Stored data entries
====================

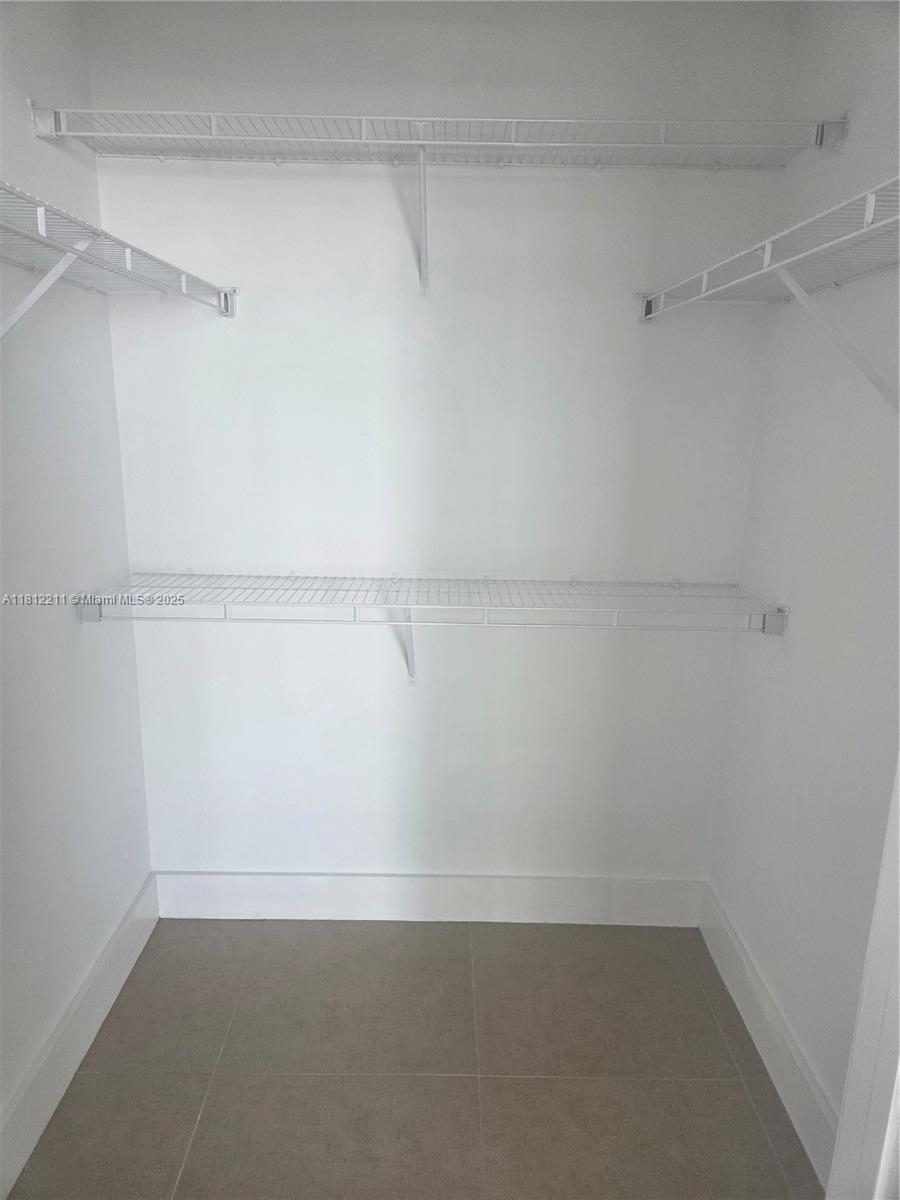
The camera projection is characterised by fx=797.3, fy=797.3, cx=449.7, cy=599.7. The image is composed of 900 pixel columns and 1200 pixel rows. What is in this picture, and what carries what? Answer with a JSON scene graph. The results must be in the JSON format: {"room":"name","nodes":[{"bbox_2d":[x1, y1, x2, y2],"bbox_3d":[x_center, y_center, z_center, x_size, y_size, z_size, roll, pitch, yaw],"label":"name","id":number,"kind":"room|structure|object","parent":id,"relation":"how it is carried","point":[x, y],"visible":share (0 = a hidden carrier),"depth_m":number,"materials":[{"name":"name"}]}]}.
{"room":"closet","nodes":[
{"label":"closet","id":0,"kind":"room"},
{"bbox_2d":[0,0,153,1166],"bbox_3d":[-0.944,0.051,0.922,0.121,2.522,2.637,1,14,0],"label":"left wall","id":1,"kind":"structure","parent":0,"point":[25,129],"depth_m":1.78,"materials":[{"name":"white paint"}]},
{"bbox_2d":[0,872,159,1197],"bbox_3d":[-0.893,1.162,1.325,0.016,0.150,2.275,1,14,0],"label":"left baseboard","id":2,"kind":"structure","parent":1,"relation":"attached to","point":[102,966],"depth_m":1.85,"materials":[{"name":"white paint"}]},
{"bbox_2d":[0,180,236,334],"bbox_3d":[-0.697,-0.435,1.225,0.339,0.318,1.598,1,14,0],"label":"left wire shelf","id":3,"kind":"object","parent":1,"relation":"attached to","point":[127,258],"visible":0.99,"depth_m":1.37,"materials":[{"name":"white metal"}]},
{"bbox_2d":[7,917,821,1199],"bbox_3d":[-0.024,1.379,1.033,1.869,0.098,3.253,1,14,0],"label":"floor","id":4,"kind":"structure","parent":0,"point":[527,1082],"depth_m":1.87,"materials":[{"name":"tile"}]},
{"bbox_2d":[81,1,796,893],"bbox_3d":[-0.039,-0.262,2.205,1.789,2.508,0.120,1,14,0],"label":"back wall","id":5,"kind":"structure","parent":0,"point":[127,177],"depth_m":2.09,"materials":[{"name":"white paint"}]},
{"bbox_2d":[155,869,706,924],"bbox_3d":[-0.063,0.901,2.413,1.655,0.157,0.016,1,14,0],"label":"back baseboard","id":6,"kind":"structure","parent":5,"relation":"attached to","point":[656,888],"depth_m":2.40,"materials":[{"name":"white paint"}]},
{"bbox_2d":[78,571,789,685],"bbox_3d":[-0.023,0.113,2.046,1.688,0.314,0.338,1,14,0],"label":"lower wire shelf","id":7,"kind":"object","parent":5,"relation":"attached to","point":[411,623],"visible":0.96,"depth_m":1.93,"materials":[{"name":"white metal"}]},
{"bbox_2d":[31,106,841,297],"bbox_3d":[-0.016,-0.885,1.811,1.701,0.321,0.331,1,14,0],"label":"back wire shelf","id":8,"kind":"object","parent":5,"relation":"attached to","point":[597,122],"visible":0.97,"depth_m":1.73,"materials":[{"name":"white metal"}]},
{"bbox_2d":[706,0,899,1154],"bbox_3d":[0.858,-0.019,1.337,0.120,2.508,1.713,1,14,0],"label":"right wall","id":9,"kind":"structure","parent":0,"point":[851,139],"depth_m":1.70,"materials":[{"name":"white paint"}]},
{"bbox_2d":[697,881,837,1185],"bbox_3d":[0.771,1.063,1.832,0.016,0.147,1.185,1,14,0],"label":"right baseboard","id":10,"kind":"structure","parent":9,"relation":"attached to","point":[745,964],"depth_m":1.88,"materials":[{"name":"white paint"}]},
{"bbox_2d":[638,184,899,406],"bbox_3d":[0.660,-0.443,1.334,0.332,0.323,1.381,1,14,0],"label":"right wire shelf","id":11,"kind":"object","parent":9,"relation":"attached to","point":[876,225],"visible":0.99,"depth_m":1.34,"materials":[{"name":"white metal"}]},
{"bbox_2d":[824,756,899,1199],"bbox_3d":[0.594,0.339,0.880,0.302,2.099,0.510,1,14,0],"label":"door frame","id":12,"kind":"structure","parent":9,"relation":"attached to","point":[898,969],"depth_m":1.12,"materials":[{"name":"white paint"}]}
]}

====================

*PROBLEM*: Retype all the data exactly; skip the pictures.

*WRITTEN REPLY*:
The camera projection is characterised by fx=797.3, fy=797.3, cx=449.7, cy=599.7. The image is composed of 900 pixel columns and 1200 pixel rows. What is in this picture, and what carries what? Answer with a JSON scene graph. The results must be in the JSON format: {"room":"name","nodes":[{"bbox_2d":[x1, y1, x2, y2],"bbox_3d":[x_center, y_center, z_center, x_size, y_size, z_size, roll, pitch, yaw],"label":"name","id":number,"kind":"room|structure|object","parent":id,"relation":"how it is carried","point":[x, y],"visible":share (0 = a hidden carrier),"depth_m":number,"materials":[{"name":"name"}]}]}.
{"room":"closet","nodes":[
{"label":"closet","id":0,"kind":"room"},
{"bbox_2d":[0,0,153,1166],"bbox_3d":[-0.944,0.051,0.922,0.121,2.522,2.637,1,14,0],"label":"left wall","id":1,"kind":"structure","parent":0,"point":[25,129],"depth_m":1.78,"materials":[{"name":"white paint"}]},
{"bbox_2d":[0,872,159,1197],"bbox_3d":[-0.893,1.162,1.325,0.016,0.150,2.275,1,14,0],"label":"left baseboard","id":2,"kind":"structure","parent":1,"relation":"attached to","point":[102,966],"depth_m":1.85,"materials":[{"name":"white paint"}]},
{"bbox_2d":[0,180,236,334],"bbox_3d":[-0.697,-0.435,1.225,0.339,0.318,1.598,1,14,0],"label":"left wire shelf","id":3,"kind":"object","parent":1,"relation":"attached to","point":[127,258],"visible":0.99,"depth_m":1.37,"materials":[{"name":"white metal"}]},
{"bbox_2d":[7,917,821,1199],"bbox_3d":[-0.024,1.379,1.033,1.869,0.098,3.253,1,14,0],"label":"floor","id":4,"kind":"structure","parent":0,"point":[527,1082],"depth_m":1.87,"materials":[{"name":"tile"}]},
{"bbox_2d":[81,1,796,893],"bbox_3d":[-0.039,-0.262,2.205,1.789,2.508,0.120,1,14,0],"label":"back wall","id":5,"kind":"structure","parent":0,"point":[127,177],"depth_m":2.09,"materials":[{"name":"white paint"}]},
{"bbox_2d":[155,869,706,924],"bbox_3d":[-0.063,0.901,2.413,1.655,0.157,0.016,1,14,0],"label":"back baseboard","id":6,"kind":"structure","parent":5,"relation":"attached to","point":[656,888],"depth_m":2.40,"materials":[{"name":"white paint"}]},
{"bbox_2d":[78,571,789,685],"bbox_3d":[-0.023,0.113,2.046,1.688,0.314,0.338,1,14,0],"label":"lower wire shelf","id":7,"kind":"object","parent":5,"relation":"attached to","point":[411,623],"visible":0.96,"depth_m":1.93,"materials":[{"name":"white metal"}]},
{"bbox_2d":[31,106,841,297],"bbox_3d":[-0.016,-0.885,1.811,1.701,0.321,0.331,1,14,0],"label":"back wire shelf","id":8,"kind":"object","parent":5,"relation":"attached to","point":[597,122],"visible":0.97,"depth_m":1.73,"materials":[{"name":"white metal"}]},
{"bbox_2d":[706,0,899,1154],"bbox_3d":[0.858,-0.019,1.337,0.120,2.508,1.713,1,14,0],"label":"right wall","id":9,"kind":"structure","parent":0,"point":[851,139],"depth_m":1.70,"materials":[{"name":"white paint"}]},
{"bbox_2d":[697,881,837,1185],"bbox_3d":[0.771,1.063,1.832,0.016,0.147,1.185,1,14,0],"label":"right baseboard","id":10,"kind":"structure","parent":9,"relation":"attached to","point":[745,964],"depth_m":1.88,"materials":[{"name":"white paint"}]},
{"bbox_2d":[638,184,899,406],"bbox_3d":[0.660,-0.443,1.334,0.332,0.323,1.381,1,14,0],"label":"right wire shelf","id":11,"kind":"object","parent":9,"relation":"attached to","point":[876,225],"visible":0.99,"depth_m":1.34,"materials":[{"name":"white metal"}]},
{"bbox_2d":[824,756,899,1199],"bbox_3d":[0.594,0.339,0.880,0.302,2.099,0.510,1,14,0],"label":"door frame","id":12,"kind":"structure","parent":9,"relation":"attached to","point":[898,969],"depth_m":1.12,"materials":[{"name":"white paint"}]}
]}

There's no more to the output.